Welsh councils don’t have plan for cuts, says watchdog
Updated 9:47am Tuesday 28th January 2014 in News
MANY local authorities do not have realistic plans in place to make cuts as austerity continues to bite, according to a Wales Audit Office (WAO) report.
The WAO said that while councils have been able to meet financial challenges so far, cracks are beginning to show.
A new report published today by the Auditor General for Wales, Huw Vaughan Thomas, says many authorities don’t have robust arrangements in place to deliver so-called “efficiency savings”.
He said: “Local government in Wales now faces sharp reductions in funding. That is coupled with pressures from a growing, and ageing, population – with rising demands in areas such as social services, education and waste.
“All of this spells trouble for local authorities if they do not have robust, longer-term, strategies in place which are linked to medium term financial plans. Too many councils are falling short and running out of time.”
According to the report many councils in Wales do not have clear and realistic plans to deliver efficiency savings, and aren’t basing their plans on sound and appropriate financial information.
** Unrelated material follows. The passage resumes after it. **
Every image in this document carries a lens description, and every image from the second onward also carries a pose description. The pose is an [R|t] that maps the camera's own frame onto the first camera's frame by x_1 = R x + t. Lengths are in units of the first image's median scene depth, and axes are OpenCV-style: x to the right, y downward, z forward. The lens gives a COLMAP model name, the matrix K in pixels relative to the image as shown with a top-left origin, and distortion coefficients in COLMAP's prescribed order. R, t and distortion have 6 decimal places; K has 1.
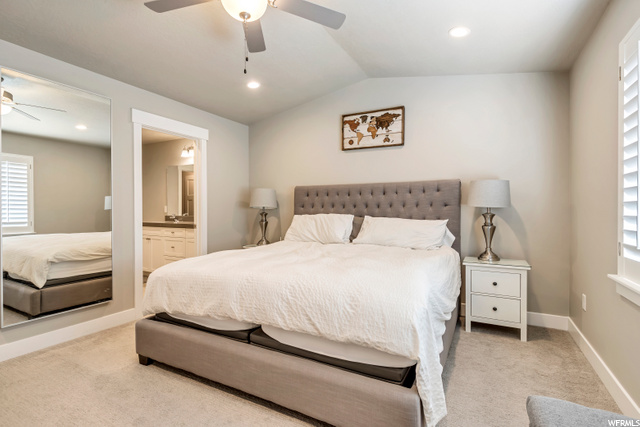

To date, councils have been able to meet their financial challenges and deliver their overall plan, the report says.
But more robust arrangements will be necessary as financial pressures increase.
The report cited Monmouthshire as being an example of good or promising practice, saying it has a good understanding of the cost pressures it faces and has good systems in place to frequently assess and review its financial performance.
Auditors say many councils don’t work well with others and don’t asses the potential impact of proposed savings or changes to services.
The report made six recommendations for improvement, including calling for councils to develop clear strategies, link plans to longer-term financial goals and explore more opportunities to work with other public services.